A justificativa do subsecretário de Logística e Infraestrutura (Sulis) da Secretaria de Saúde, Marcello Nóbrega, é ancorada no arrocho financeiro de 2014. Ele critica a “burocracia” para se aprovar os projetos, que pode chegar até três anos. “As obras param o fluxo quando não recebem dinheiro. A crise se reflete até hoje. Trabalhamos com um regime de parceira com outras secretarias e dependemos de muitas aprovações. Existe uma influência negativa de um procedimento que não é célere”, reclama.

Peregrinação

Da janela da sala, a professora aposentada Maria de Lourdes Leite, 70 anos, acompanha o enredo do Centro de Saúde Nº 8 do Gama. Ela passou de paciente assistida a espectadora de uma reforma sem fim. Na última remarcação de data, a entrega da unidade estava prevista para 26 de maio. “O atendimento era muito bom, apesar de ser uma estrutura antiga. Os profissionais eram ótimos. Eu pegava remédios para hipertensão e colesterol alto”, relembra a idosa. A distância entre o prédio onde Maria mora e a entrada do local desativado tem menos de 100m. “Hoje, eu levo quase 40 minutos para chegar ao Centro de Saúde Nº 5 do Gama”, reclama.

Quem passa desatento pela QI 23 do Lago Sul não percebe o Centro de Saúde Nº 5. Não há nenhum tipo de identificação na unidade médica. Na entrada, as folhas secas tomam conta do espaço. Latas de tinta, restos de material de construção e até uma cadeira de consultório estão abandonados no pátio. Gente, além do vigilante da obra, é raro de se ver. “Está com três anos que esse espaço está fechado. Muita gente vinha do Paranoá e de São Sebastião, frequentavam bastante”, afirmou uma mulher que caminhava pelo local.

Vitor Gomes Pinto, especialista em saúde pública e integrante do Observatório da Saúde, critica os “problemas costumeiros” das estruturas. “Tirando as unidades de pronto atendimento (Upas), sobram muito poucas obras novas. O diagnóstico é de uma estrutura amplamente ruim, que sofre com o desgaste do tempo e falhas costumeiras”, avalia.
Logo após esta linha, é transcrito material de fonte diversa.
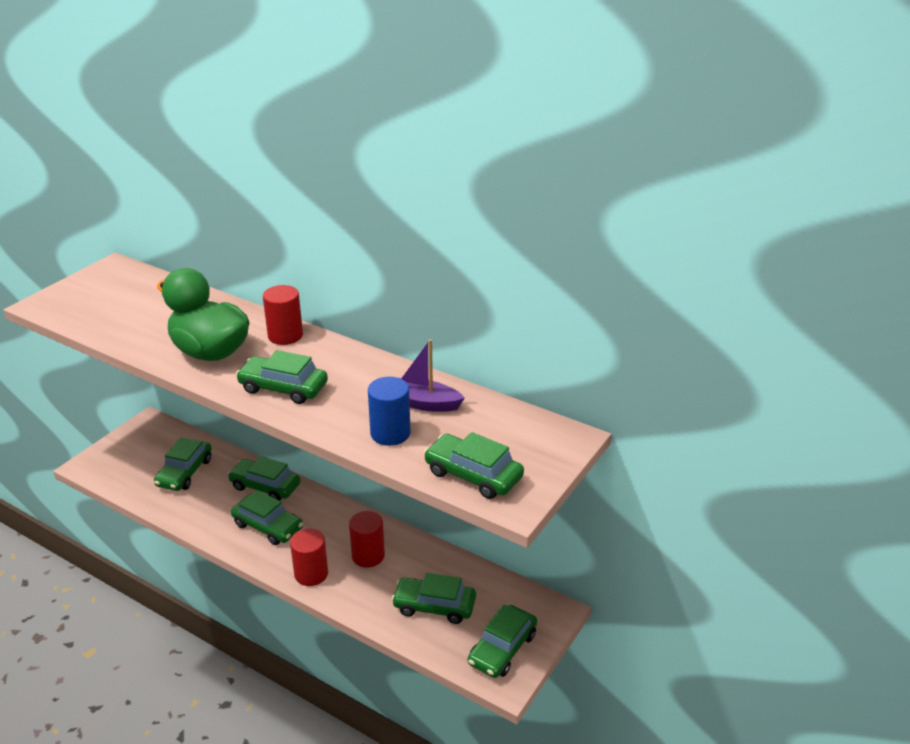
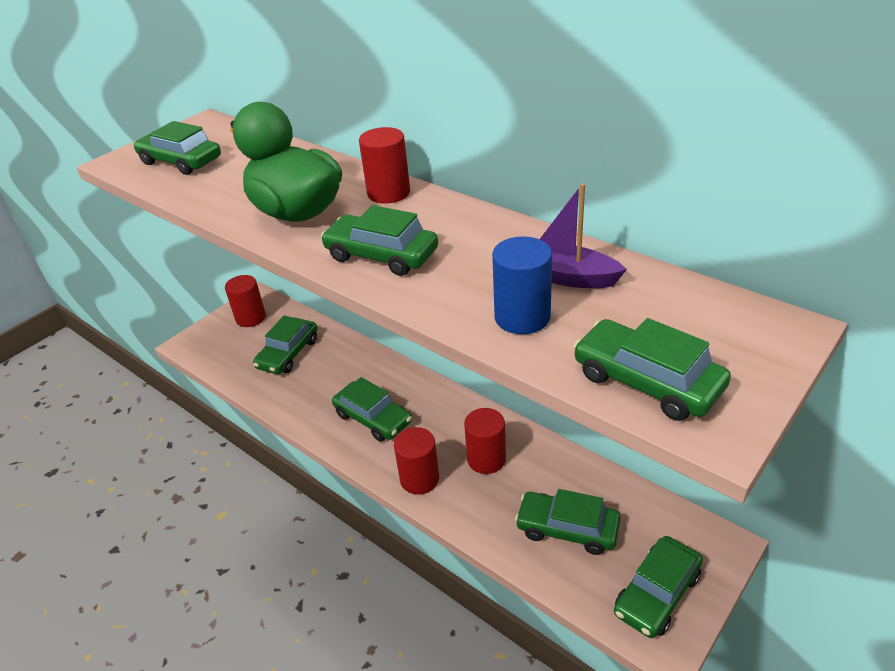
camera: 10 degrees right, 5 degrees up
(145, 440) = (250, 318): none -> red cylinder
(265, 486) = (372, 371): green car -> green car (181, 161)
O clínico-geral Tiago Souza Neiva explica que os centros de saúde fazem parte da atenção primária, que é um sistema fragmentado, segundo o especialista. “A solução é que cada ente esteja ocupado com a sua vocação preferencial e a sua competência original. Essa lógica está invertida há muito tempo; por isso, desgasta os serviços e equipamentos. Precisamos de um modelo que a atenção primária seja verdadeiramente qualificada”, detalha o médico que atende no Centro de Saúde Nº7 da Granja do Torto há 5 anos.